Belajar yang merupakan bagian integral dalam proses belajar mengajar dalam Islam. Ajaran Islam mempunyai perhatian yang sangat besar terhadap belajar. Nabi Muhammad saw sebagai pendidik agung dari lahir sampai meninggal, dan menjadikan belajar itu sebagai kewajiban utama bagi setiap muslim, dan bahkan ayat pertama turun kepada rasulullah adalah suatu perintah untuk membaca. 

Dalam pendidikan agama Islam baik proses maupun hasil belajar selalu interen dengan keislaman, keislaman melandasi aktivitas belajar, menafasi perubahan yang terjadi serta menjiwai aktivitas berikutnya. Keseluruhan proses belajar berpegangan pada prinsip-prinsip Al-Qur’an dan sunah serta terbuka untuk unsur-unsur luar secara adaptif yang ditilik dari persepsi keislaman. 

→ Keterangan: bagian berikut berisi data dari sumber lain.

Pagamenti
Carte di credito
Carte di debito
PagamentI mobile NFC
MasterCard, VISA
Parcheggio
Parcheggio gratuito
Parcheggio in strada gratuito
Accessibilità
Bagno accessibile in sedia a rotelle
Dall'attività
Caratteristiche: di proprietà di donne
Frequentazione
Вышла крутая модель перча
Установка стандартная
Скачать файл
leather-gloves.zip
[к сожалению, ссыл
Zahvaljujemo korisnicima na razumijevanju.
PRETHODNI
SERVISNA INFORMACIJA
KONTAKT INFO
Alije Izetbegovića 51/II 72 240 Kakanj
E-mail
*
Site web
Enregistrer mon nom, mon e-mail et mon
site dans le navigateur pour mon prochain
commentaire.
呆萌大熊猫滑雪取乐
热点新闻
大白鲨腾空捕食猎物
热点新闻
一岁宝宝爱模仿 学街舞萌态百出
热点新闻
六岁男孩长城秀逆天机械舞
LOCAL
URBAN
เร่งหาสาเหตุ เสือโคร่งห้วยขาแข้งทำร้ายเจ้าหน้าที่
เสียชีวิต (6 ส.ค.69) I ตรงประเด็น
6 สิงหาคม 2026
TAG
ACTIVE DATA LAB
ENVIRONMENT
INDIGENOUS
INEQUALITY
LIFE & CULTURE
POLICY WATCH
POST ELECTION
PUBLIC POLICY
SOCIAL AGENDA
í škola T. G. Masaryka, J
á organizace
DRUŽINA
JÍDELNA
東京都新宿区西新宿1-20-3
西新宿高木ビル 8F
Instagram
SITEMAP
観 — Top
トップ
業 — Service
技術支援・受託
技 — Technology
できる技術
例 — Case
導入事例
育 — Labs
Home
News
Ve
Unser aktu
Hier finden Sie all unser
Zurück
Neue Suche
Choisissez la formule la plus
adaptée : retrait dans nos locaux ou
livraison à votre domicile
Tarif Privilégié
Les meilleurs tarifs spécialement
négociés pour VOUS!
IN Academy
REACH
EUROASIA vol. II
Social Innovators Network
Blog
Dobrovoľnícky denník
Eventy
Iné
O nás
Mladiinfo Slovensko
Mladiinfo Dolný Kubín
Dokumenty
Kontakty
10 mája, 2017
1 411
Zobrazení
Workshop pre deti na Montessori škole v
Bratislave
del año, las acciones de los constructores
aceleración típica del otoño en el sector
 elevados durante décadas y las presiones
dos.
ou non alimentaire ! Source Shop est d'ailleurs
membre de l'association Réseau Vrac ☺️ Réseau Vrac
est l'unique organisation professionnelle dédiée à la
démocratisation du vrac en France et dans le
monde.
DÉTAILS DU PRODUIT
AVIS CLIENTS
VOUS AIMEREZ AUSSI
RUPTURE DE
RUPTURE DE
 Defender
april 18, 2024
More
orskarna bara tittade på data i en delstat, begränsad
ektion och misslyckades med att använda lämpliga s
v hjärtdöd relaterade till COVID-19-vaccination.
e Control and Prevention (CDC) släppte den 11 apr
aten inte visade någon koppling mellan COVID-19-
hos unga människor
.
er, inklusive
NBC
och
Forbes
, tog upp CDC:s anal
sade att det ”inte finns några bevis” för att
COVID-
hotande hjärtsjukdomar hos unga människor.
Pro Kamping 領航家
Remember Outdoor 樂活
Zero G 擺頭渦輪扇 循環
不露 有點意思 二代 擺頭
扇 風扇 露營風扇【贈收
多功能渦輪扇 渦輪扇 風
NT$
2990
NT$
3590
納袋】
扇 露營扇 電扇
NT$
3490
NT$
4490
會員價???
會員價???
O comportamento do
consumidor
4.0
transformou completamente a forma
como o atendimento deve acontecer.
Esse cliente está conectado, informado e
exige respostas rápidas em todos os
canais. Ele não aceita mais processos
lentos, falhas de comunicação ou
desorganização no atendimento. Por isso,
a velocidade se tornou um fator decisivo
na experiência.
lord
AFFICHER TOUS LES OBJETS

Sedangkan pengajaran adalah kegiatan yang dilakukan secara sadar untuk menghasilkan perubahan, baik tingkah laku, pengetahuan, ataupun pengeahuan ketrampilan yang positif. Dalam dunia pendidikan dan pengajaran, dimana pengajaran lebih menitikberatkan pada proses transformasi pengetahuan, sementara pendidikan lebih umum dari pengajaran karena di dalamnya tercakup nilai dan sikap.

Menurut Surachmad seperti yang dikutip oleh Sudiyono mengatakan bahwa urutan mengajar ditentukan oleh banyak hal, antara lain: 
  1. Tujuan pengajaran yang hendak dicapai pada jam pelajaran. 
  2. Ketrampilan guru. 
  3. Keadaan alat-alat yang tersedia. 
  4. Jumlah Murid. 
Menurut Glaser, langkah pertama dalam membuat persiapan mengajar adalah menentukan tujuan pengajaran yang hendak dicapai pada jam pelajaran yang bersangkutan. Tujuan pengajaran tersebut tidak boleh menyimpang dari tujuan pengajaran yang lebih luas yang disebut tujuan instruksioanl umum (TIU). Tujuan instruksional umum tidak boleh menyimpang dari tujuan pendidikan yang hendak dicapai oleh bidang studi, yang terakhir ini disebut tujuan kurikuler (TK). Selanjutnya tujuan kurikuler harus sejalan dengan tujuan yang hendak dicapai oleh lembaga pendidikan yang bersangkutan, hal ini harus sejalan dengan tujuan yang hendak dicapai oleh lembaga pendidikan yang bersangkutan, yang ini disebut tujuan institusional (TI). Tujuan institusional harus sejalan dengan tujuan pendidikan nasional (TPN).

Langkah kedua ialah menentukan entering behavior. Istilah ini belum dapat digani dengan istilah dalam bahasa Indonesia. Entering behavior adalah langkah tatkala guru menentukan kondisi siswanya yang mencakup kondisi umum serta kondisi kesiapan kemampuan belajarnya. Karena itu, tes awal (pretest) termasuk ke dalam langkah ini. Kaidah yang mendasari entering behavior adalah ‘kita tidak boleh mengajari orang yang belum kita kenal’. 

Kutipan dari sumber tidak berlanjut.